International, Politique

Oral de François Hollande : mention passable

Premier président de la République à participer à une matinale dans son intégralité, François Hollande marche sur des œufs en exposant son désir de reconquérir les Français. Retour sur les temps forts de deux heures d’interview sur France Inter.

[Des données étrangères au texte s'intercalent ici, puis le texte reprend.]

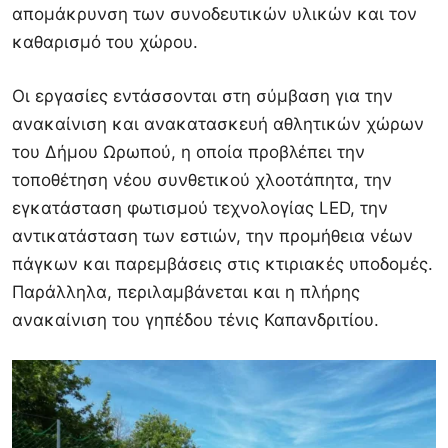
απομάκρυνση των συνοδευτικών υλικών και τον
καθαρισμό του χώρου.
Οι εργασίες εντάσσονται στη σύμβαση για την
ανακαίνιση και ανακατασκευή αθλητικών χώρων
του Δήμου Ωρωπού, η οποία προβλέπει την
τοποθέτηση νέου συνθετικού χλοοτάπητα, την
εγκατάσταση φωτισμού τεχνολογίας LED, την
αντικατάσταση των εστιών, την προμήθεια νέων
πάγκων και παρεμβάσεις στις κτιριακές υποδομές.
Παράλληλα, περιλαμβάνεται και η πλήρης
ανακαίνιση του γηπέδου τένις Καπανδριτίου.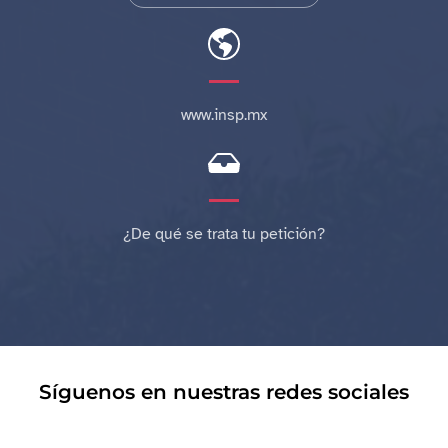
www.insp.mx
¿De qué se trata tu petición?
Síguenos en nuestras redes sociales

topelementReconquérir les Français déçus, tel est le maître mot de François Hollande en ce début d’année. L’interview d’hier sur France Inter montre son désir d’occuper la scène médiatique puisqu’elle intervient seulement six jours après ses vœux depuis l’Elysée le 31 décembre. Comme prévu, aucunes annonces de grande ampleur ou de nouvelles initiatives n’ont été évoquées et c’est plutôt sur un ton pédagogique que le président de la République s’adresse aux Français. On le retrouve défendant sa politique et vantant les réformes déjà engagées telles que la Loi Macron, qu’il a tenté d’expliquer tout au long de l’entretien. Tâche ardue sachant qu’une partie de sa majorité est hostile à ce qu’il décrit comme «un texte de liberté et de progrès ». Sentant la main lui échapper il s’est repris en la définissant de la manière suivante : « la Loi Macron, ce n’est pas la loi du siècle », ceci ne nous aidant pas vraiment à comprendre les tenants et les aboutissants de cette loi qui restent obscurs à nos yeux tant elle regroupe des initiatives disparates, passant du travail le dimanche au réseau de bus français ou encore au tarif des notaires…

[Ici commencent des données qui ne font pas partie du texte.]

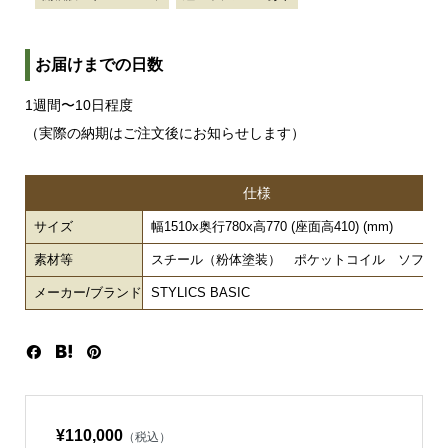
お届けまでの日数
1週間〜10日程度
（実際の納期はご注文後にお知らせします）
仕様
サイズ
幅1510x奥行780x高770 (座面高410) (mm)
素材等
スチール（粉体塗装） ポケットコイル ソフト
メーカー/ブランド
STYLICS BASIC
¥110,000
（税込）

On retient cette phrase que le chef de l’Etat a prononcé au début de l’interview : « ne plus réenchanter le rêve français mais réenchanter les français », c’est donc un discours plein d’engagements mais François Hollande est attendu au tournant. En effet si l’on prend l’exemple de l’immigration, on remarque que la politique depuis 2012 demeure inchangée. Alors est-il encore crédible après des actions trop éloignées de ses promesses de candidat ? Dans tous les cas il reconnait ses responsabilités en admettant l’échec de sa politique contre le chômage, criant de par les 600 000 chômeurs supplémentaires depuis le début du quinquennat. « Je ne vais pas dire que le chômage est la faute des étrangers, de la crise. Il y a une responsabilité, celle que j’assume », déclare-t-il. Après ce court mea culpa c’est combatif que François Hollande revient en appelant les français à rester sur le territoire, à œuvrer pour que la courbe de croissance remonte, il rappelle son soutien aux jeunes, aux entreprises embauchant et aux industries innovantes : « Je veux que la France crée durablement des emplois […] Je ferai tout pour que la croissance soit la plus haute possible, pour que nous ayons plus de 1% de croissance », nous assure-t-il.

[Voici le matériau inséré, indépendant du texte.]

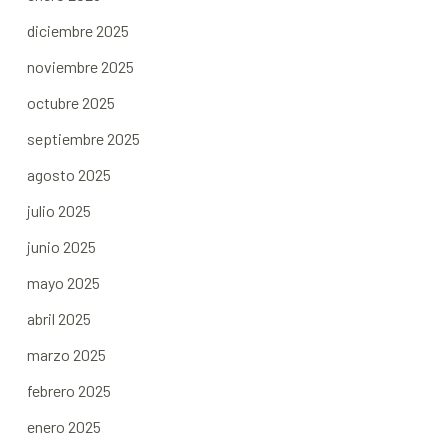
diciembre 2025
noviembre 2025
octubre 2025
septiembre 2025
agosto 2025
julio 2025
junio 2025
mayo 2025
abril 2025
marzo 2025
febrero 2025
enero 2025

Interrogé ensuite sur le bilan de ses réformes, le président de la République s’est montré habile contournant parfois les réponses ou évasant ses réponses, en voici un bref résumé. Concernant la fiscalité, il affirme que « si la croissance est un peu supérieure, elle ira au comblement du déficit et non à la baisse des impôts ». Il soutient également le fait que l’aéroport de Notre-Dames-Des-Landes sera bel et bien construit au-travers d’une phrase qui mérite de rester dans les annales : « Ce projet est contesté, il y a des recours. Tant que les recours ne sont pas épuisés, le projet ne peut pas être lancé. Quand les recours seront épuisés, le projet sera lancé ». C’est finalement sur le plan international que François Hollande s’est montré sûr de lui et direct, non la France ne s’alliera pas avec la Syrie pour combattre le terrorisme et n’interviendra pas en Lybie, oui il espère de rapides progrès concernant la question ukrainienne et oui il souhaite relancer la croissance de l’Europe, sujet dont il traitera avec la présidente allemande Angela Merkel qu’il rencontrera dimanche.

Suite aux deux heures d’interview, comment nous sentons-nous ? Si l’entretien a des allures de réchauffé après les vœux de la semaine passée, il n’en demeure pas moins que François Hollande affirme une combativité toujours présente bien qu’enchainée à de lourds boulets. En bref rassurant mais pas trop.